◆ **Records supplied**:
★ ★ ★

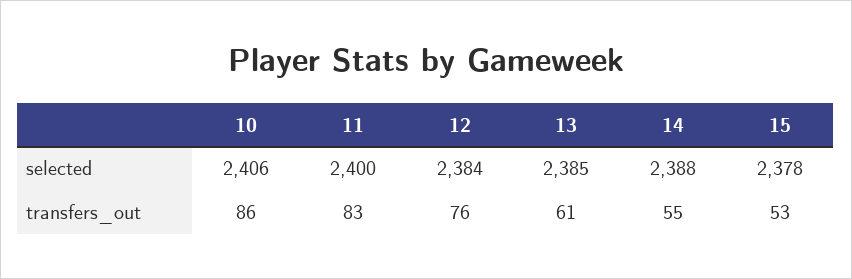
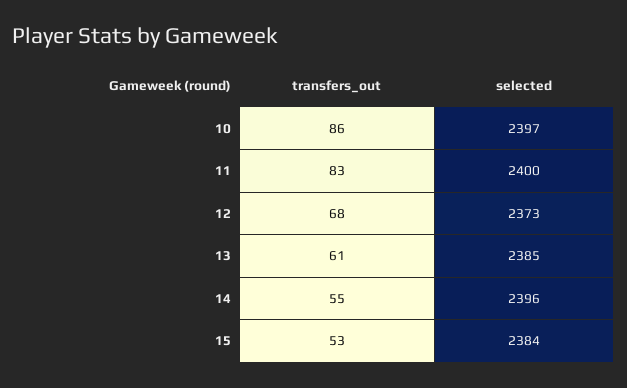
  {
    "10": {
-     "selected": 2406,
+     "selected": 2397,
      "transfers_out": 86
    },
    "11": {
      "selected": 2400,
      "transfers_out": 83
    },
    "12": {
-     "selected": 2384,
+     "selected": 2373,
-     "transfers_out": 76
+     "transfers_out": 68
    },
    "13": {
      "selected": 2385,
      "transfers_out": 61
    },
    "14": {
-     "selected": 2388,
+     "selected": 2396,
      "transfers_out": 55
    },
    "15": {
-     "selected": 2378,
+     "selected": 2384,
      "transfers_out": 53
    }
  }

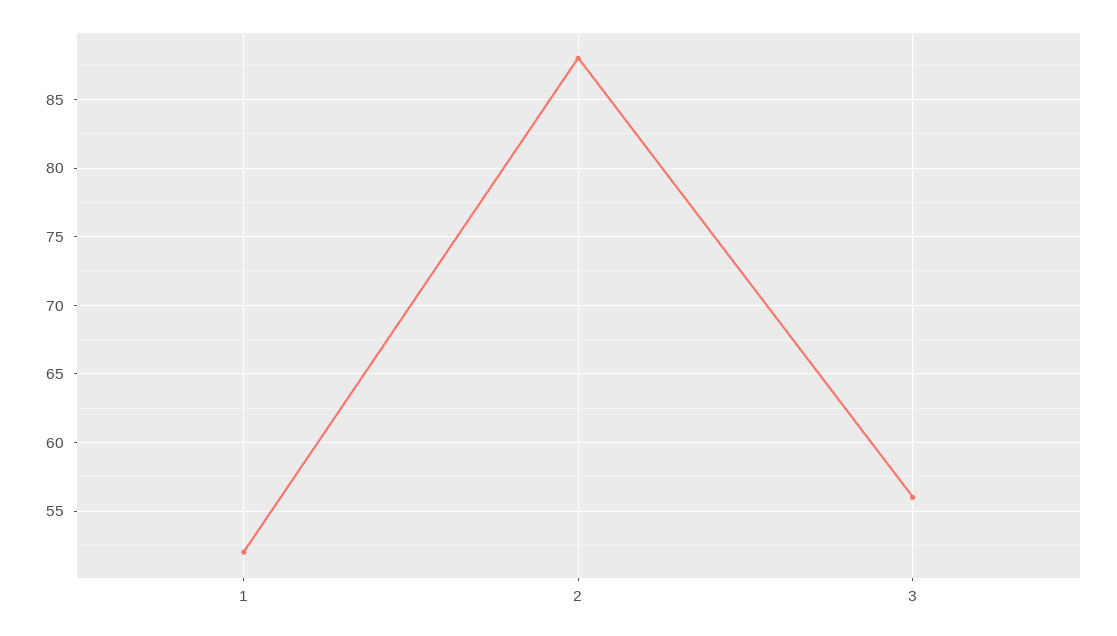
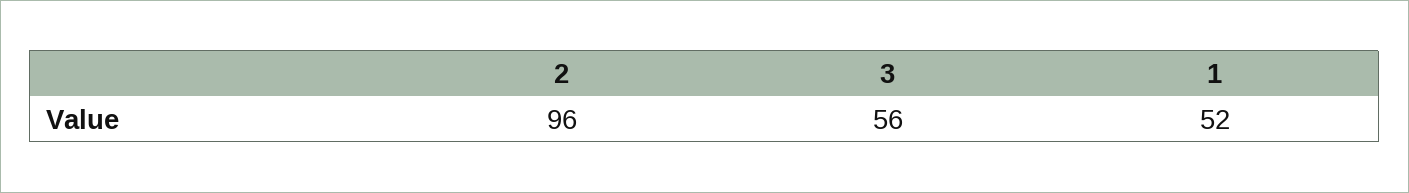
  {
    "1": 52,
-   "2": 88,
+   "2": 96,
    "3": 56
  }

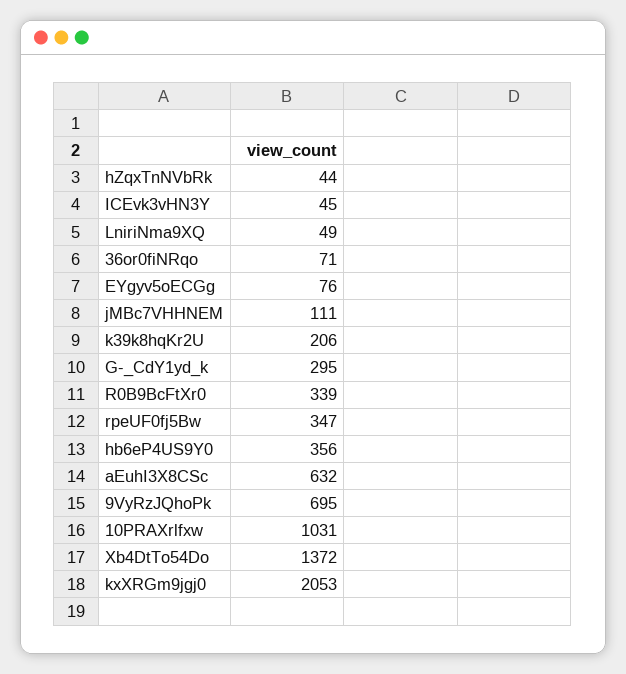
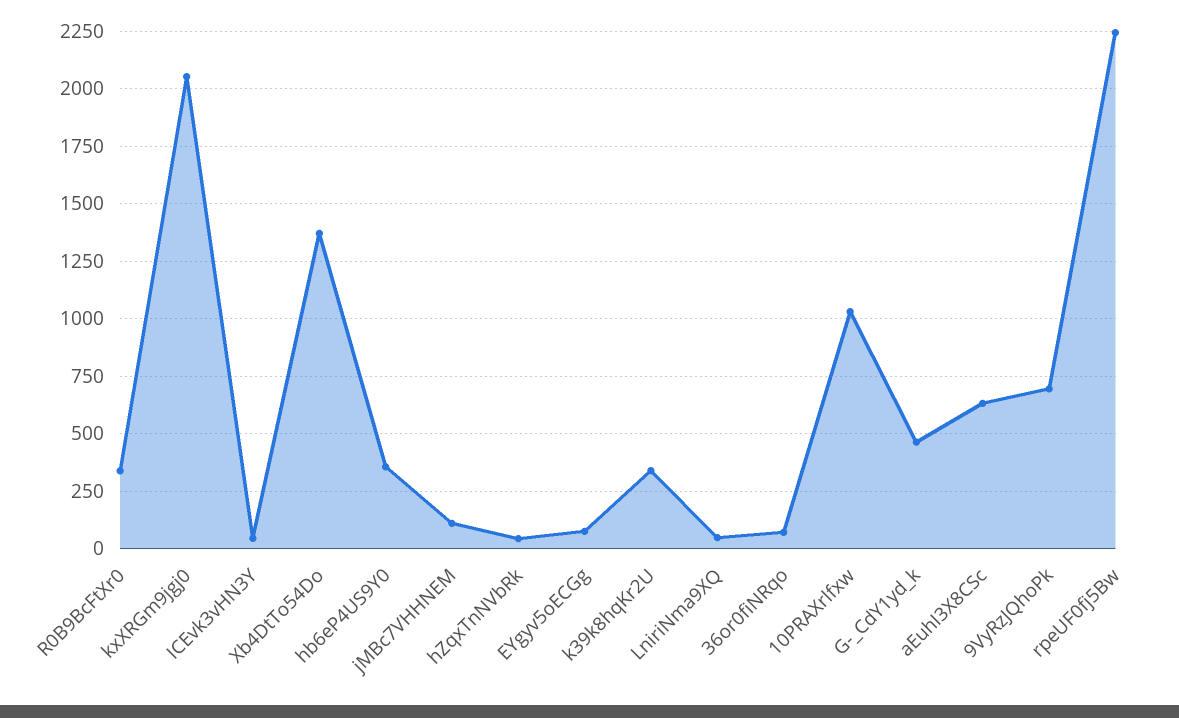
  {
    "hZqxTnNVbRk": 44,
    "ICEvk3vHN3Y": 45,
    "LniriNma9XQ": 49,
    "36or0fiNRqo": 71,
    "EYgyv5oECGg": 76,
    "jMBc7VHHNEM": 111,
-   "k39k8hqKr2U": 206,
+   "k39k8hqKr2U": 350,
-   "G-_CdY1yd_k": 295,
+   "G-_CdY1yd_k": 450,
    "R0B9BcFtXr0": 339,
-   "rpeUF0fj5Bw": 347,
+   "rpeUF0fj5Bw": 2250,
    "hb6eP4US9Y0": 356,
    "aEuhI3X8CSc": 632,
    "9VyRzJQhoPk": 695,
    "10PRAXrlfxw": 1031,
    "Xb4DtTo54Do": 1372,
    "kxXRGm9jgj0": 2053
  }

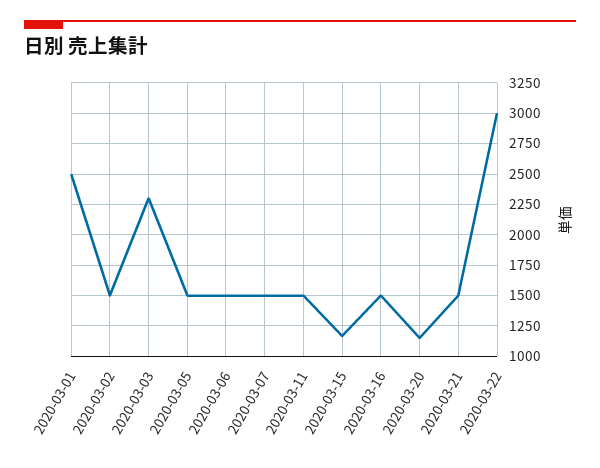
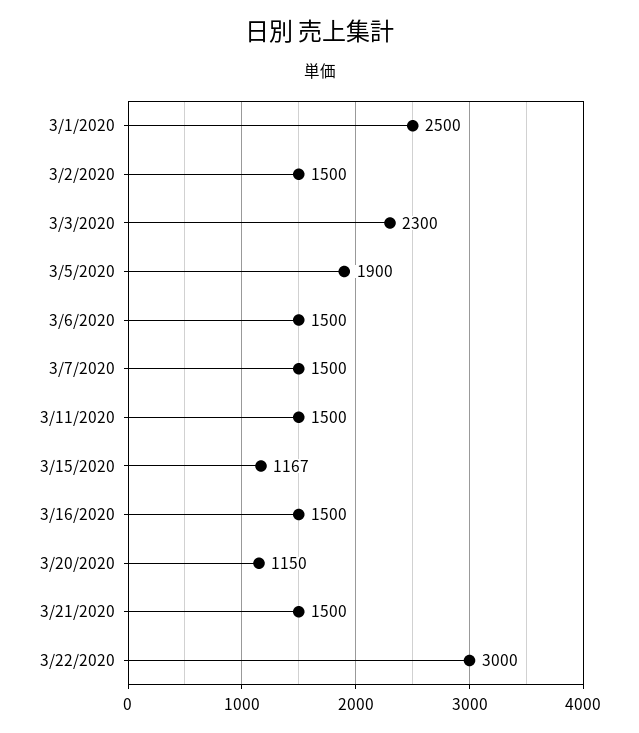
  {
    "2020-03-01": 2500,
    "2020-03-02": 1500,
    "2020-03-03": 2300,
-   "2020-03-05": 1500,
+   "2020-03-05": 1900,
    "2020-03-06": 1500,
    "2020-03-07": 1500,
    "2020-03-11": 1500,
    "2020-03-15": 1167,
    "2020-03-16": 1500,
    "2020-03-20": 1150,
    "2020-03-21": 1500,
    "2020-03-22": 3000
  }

★ ★ ★

◆ **To do**:
How many lines in the data contain "selected"? Answer with the number alone.

◆ **Exercise solution**:
10